Chester marveled at how easily Tucker Fisk controlled things. He studied his twenty-eight-year-old protégé, whose veins coursed with the ancient blood of Anglo-Saxon warriors. He was dressed in an Armani Black Label suit. The fine fabric was a bit vain for Chester, who took a certain pride in buying his suits off the rack just as he had in college, even though he could afford suits of spun gold if he chose. Tucker’s blond hair, darker than Cornelia’s, was brushed back in waves from a face with a heavy, pleasing coat of flesh that revealed little in the way of bone structure.
More than anything else Chester envied about him, Tucker knew how to take risks without hurting himself. At Yale, he had made quarterback on pure fearlessness. He wore an oversized protective helmet pumped full of air so he could wait that extra second to snap the ball without getting hurt too badly when they knocked him down. Chester searched his poker-player eyes, sharp as industrial metals.
He thought of the way those eyes danced on the day Tucker plowed through Lord & Company for Chester like a delighted Grim Reaper, the smug executives who had sneered at Chester begging to do exactly as he and Tucker instructed them. What a triumph, walking through Lord & Company and for the first time actually feeling like the boss. Tucker had created that moment for him, this boy who could forge mega-deals and intimidate older executives. With the magical tungsten wafer on his lap, Tucker could handle any problem.

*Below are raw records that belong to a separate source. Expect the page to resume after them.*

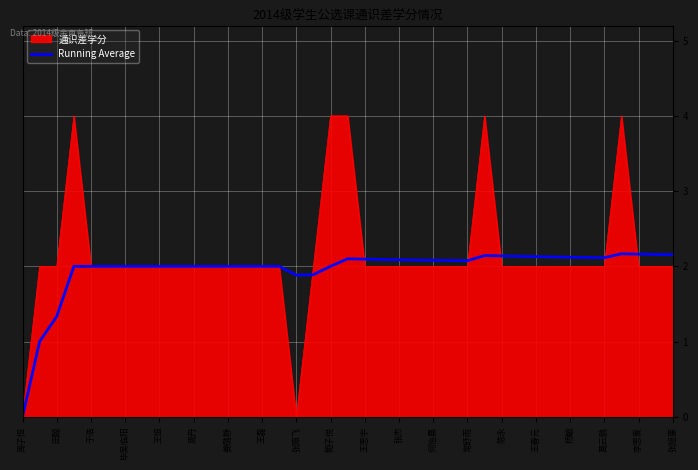

What is the greatest value displayed?

4.0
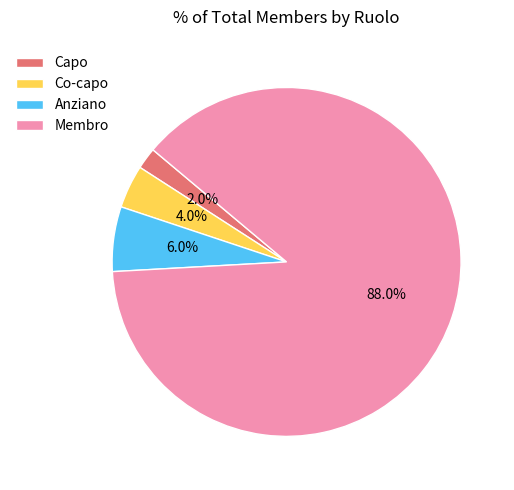

To the nearest percent, what is the average slice percentage?

25%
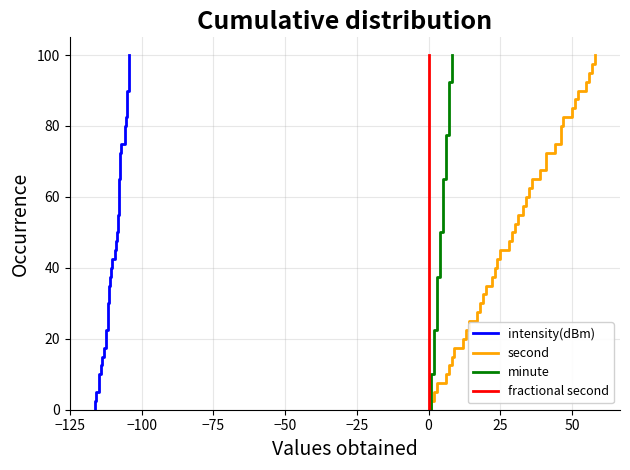

True or false: fractional second and second cross at least once.

False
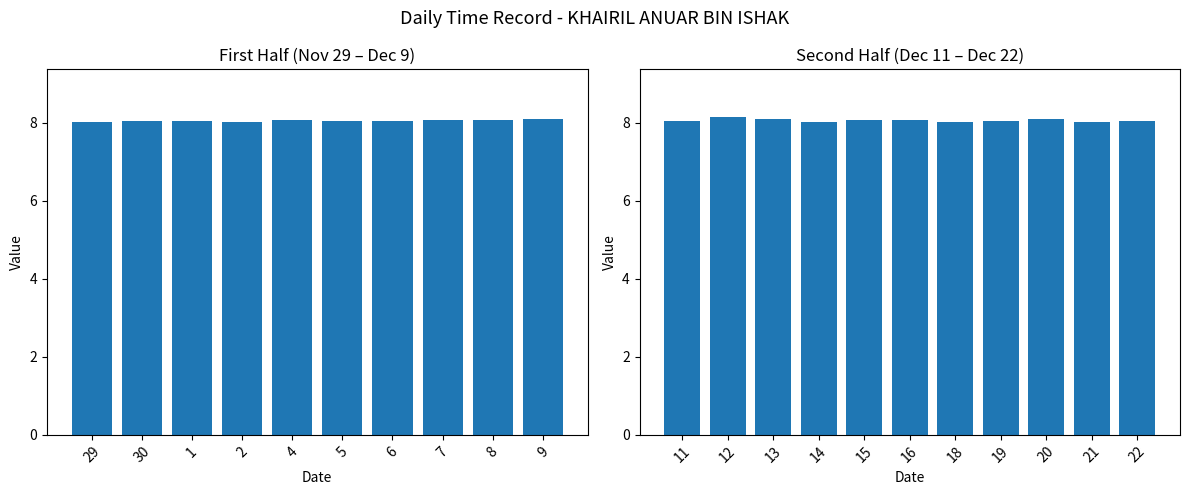

What is the maximum value shown in the chart?

8.2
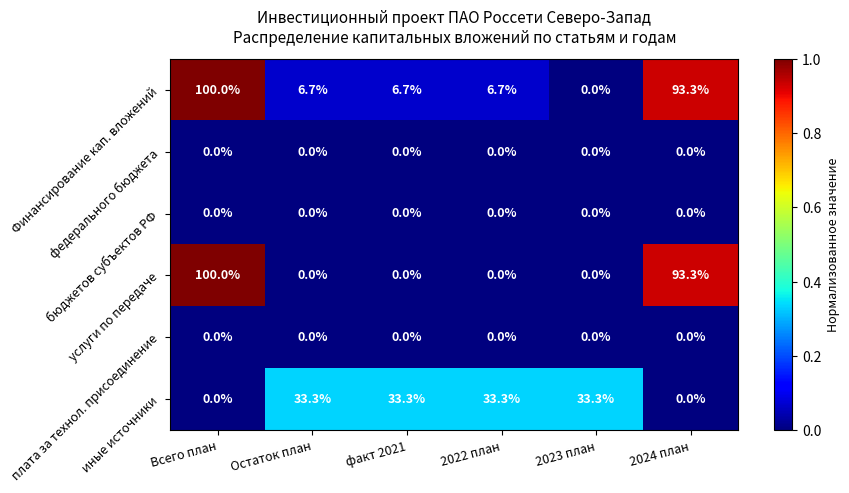

What is the difference between the maximum and minimum values in the иные источники series?

33.3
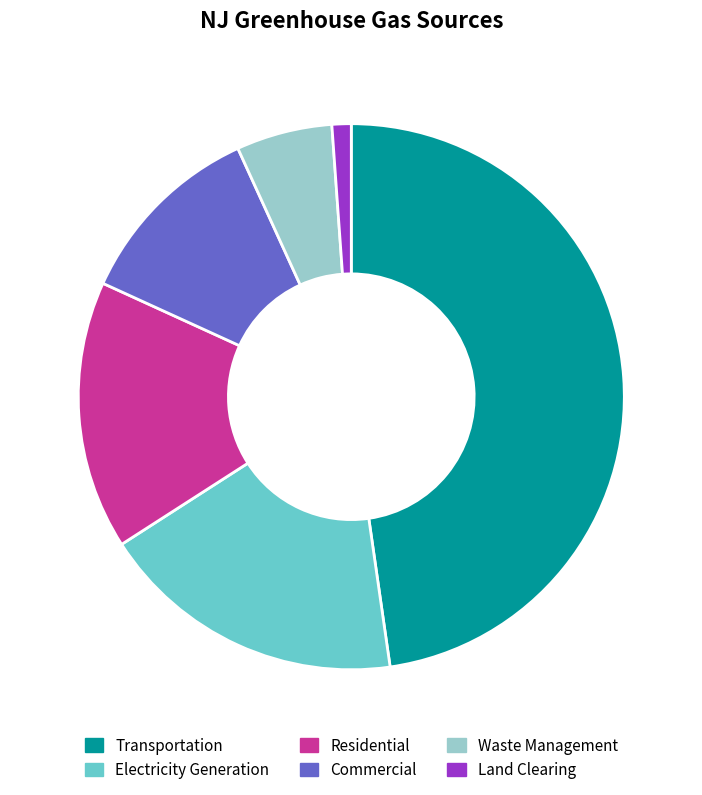

Count the number of slices in the pie.

6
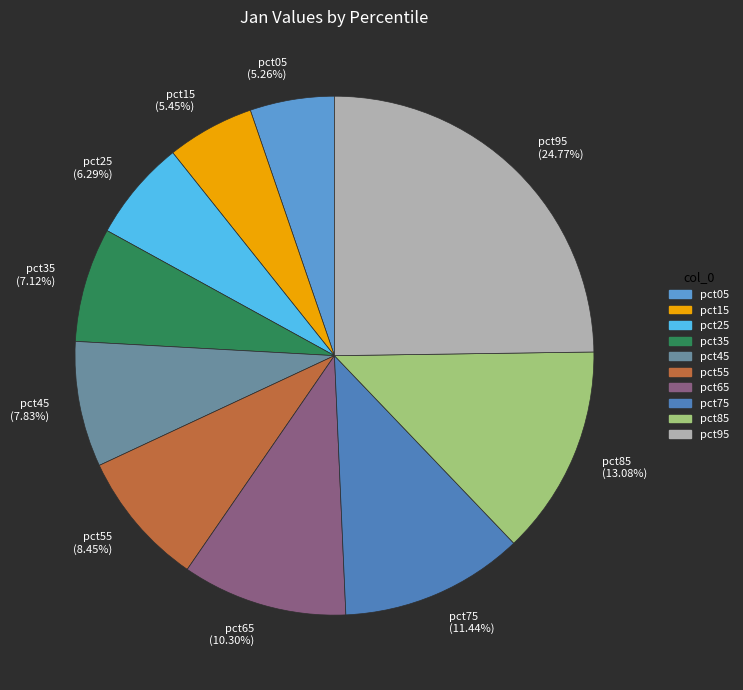

How much of the chart is everything except pct75?

88.6%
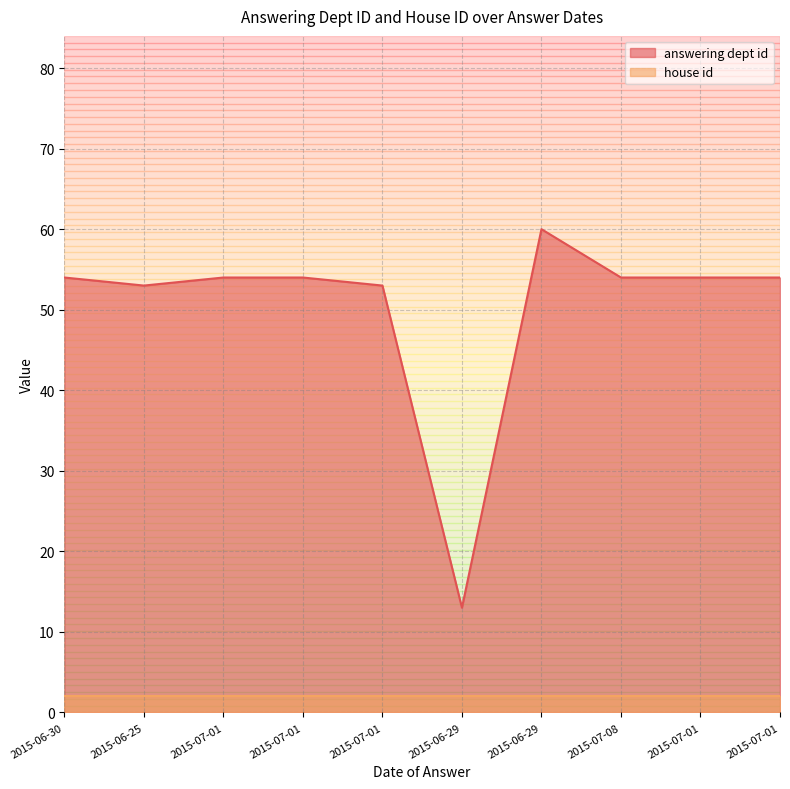

What is the difference between the values at 2015-06-29 and 2015-07-08?

6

With the exception of Cornelia.
“Perhaps you could explain,” Chester finally asked him, “how she wound up in the Plaza fountain.”
“She has a wild streak, but I’m working on that,” Tucker explained in his careful baritone with its faint edge of Young Man In A Hurry. “I arranged a special Saturday for us. No pressure on her. I invited my college roommate, Tony, and his wife along. Corny didn’t drink, and I thought I saw her take her medication. Anyway, she seemed okay. We all drove out to the airport to go dogfighting.”